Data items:
──────
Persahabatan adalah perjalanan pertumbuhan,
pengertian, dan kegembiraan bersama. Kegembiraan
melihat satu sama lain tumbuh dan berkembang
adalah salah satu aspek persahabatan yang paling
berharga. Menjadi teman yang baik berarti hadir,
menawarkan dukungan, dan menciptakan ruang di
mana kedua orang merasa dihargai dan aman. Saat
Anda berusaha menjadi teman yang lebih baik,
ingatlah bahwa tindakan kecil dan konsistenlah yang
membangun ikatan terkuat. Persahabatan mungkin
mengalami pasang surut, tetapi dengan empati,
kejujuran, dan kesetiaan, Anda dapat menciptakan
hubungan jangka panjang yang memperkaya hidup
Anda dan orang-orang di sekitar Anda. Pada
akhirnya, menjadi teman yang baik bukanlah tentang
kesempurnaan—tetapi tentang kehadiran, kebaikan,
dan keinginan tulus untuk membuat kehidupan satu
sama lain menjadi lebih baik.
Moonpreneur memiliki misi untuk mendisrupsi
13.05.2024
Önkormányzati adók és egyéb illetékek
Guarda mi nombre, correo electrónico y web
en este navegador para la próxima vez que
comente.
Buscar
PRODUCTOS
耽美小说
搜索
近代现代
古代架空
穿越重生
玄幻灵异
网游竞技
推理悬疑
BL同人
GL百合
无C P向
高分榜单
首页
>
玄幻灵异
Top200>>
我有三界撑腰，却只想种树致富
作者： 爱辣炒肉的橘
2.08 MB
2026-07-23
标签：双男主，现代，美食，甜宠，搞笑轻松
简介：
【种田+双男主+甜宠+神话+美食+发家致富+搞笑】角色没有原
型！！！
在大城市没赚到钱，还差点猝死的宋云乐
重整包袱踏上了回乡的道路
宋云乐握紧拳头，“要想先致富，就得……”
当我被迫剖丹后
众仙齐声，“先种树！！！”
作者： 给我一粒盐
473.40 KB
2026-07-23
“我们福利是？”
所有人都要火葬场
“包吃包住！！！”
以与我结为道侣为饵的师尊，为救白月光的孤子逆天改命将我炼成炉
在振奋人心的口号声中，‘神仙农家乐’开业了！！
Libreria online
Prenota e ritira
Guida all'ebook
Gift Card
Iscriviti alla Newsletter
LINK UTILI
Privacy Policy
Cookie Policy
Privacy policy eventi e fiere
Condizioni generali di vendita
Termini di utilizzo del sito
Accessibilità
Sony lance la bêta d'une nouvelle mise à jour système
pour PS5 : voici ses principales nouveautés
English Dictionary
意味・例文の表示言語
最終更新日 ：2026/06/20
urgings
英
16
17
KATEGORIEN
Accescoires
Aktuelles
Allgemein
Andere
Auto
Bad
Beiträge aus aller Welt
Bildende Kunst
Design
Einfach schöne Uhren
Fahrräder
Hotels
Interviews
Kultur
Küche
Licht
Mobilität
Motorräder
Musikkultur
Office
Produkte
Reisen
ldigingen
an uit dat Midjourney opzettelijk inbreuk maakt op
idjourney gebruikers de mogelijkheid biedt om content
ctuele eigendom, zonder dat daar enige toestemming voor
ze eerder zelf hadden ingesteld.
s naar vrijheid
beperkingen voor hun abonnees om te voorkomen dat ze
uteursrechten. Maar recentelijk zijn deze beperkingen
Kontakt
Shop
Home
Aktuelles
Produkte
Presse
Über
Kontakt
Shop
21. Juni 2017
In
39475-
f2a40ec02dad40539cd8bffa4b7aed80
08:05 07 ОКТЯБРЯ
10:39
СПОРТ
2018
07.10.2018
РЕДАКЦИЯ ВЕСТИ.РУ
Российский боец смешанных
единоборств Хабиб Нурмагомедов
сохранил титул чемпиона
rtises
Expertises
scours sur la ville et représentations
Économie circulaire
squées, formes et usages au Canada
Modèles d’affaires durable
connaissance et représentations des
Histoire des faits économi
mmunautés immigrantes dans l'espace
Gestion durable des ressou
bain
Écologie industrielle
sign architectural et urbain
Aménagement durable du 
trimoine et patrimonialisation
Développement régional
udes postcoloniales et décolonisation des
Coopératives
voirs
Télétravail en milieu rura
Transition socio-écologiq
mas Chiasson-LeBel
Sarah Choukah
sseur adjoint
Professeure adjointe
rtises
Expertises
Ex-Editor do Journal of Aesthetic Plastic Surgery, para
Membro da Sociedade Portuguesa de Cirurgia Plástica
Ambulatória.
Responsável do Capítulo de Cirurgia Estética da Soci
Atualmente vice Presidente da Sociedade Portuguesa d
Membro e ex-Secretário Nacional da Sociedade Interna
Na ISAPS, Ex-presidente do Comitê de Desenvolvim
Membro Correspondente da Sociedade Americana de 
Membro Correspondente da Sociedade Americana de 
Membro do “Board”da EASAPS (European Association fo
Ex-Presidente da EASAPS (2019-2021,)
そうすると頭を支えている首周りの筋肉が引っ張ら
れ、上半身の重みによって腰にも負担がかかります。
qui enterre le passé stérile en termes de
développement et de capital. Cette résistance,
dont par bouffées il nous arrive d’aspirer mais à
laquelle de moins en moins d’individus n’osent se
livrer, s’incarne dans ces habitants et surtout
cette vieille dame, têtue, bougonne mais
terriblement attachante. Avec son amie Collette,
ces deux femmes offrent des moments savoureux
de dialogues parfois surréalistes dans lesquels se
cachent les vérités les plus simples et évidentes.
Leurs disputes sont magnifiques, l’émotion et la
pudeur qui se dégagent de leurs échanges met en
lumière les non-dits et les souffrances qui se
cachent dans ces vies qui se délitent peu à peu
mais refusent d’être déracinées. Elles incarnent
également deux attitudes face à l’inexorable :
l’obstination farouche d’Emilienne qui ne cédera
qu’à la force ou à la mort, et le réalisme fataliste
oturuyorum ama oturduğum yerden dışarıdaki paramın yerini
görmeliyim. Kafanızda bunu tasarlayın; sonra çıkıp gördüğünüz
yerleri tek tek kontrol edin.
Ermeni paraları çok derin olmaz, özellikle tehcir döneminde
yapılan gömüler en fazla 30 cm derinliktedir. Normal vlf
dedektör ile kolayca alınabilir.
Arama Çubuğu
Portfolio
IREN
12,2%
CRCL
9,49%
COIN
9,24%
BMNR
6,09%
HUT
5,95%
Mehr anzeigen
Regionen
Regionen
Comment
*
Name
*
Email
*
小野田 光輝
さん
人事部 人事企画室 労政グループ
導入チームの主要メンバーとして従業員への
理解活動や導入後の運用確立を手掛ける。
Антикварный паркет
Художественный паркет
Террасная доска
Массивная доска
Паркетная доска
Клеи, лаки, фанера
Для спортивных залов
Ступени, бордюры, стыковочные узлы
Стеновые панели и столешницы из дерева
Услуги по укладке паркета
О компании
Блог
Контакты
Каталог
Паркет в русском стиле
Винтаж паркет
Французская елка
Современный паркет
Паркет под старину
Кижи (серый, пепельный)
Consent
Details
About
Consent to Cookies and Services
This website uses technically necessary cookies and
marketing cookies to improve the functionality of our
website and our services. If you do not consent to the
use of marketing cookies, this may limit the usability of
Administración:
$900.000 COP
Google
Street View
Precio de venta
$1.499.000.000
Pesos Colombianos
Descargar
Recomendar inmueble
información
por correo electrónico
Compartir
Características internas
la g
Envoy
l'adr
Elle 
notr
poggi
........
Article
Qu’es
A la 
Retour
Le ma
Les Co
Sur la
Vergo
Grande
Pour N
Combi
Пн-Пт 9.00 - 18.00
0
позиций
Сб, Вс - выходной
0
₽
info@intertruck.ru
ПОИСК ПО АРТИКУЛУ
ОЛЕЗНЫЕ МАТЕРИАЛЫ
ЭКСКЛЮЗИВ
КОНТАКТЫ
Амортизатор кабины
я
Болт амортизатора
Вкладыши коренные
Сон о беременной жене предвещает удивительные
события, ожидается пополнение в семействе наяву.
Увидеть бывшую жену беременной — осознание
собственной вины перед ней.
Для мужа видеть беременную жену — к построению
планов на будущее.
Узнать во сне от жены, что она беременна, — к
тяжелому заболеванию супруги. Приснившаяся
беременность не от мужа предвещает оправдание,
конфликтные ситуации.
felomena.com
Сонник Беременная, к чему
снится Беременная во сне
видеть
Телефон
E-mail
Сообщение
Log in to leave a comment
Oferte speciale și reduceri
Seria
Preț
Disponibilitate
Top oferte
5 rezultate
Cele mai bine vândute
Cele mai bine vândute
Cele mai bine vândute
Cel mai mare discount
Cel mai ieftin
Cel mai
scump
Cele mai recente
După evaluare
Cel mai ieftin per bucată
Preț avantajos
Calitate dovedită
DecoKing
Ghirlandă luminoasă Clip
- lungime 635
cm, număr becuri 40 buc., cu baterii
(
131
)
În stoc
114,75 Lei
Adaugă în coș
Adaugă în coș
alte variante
──────
Would you copy out exactly the lines from the one holding "Disponibilitate" through the end of the entries above, both ends included?

Disponibilitate
Top oferte
5 rezultate
Cele mai bine vândute
Cele mai bine vândute
Cele mai bine vândute
Cel mai mare discount
Cel mai ieftin
Cel mai
scump
Cele mai recente
După evaluare
Cel mai ieftin per bucată
Preț avantajos
Calitate dovedită
DecoKing
Ghirlandă luminoasă Clip
- lungime 635
cm, număr becuri 40 buc., cu baterii
(
131
)
În stoc
114,75 Lei
Adaugă în coș
Adaugă în coș
alte variante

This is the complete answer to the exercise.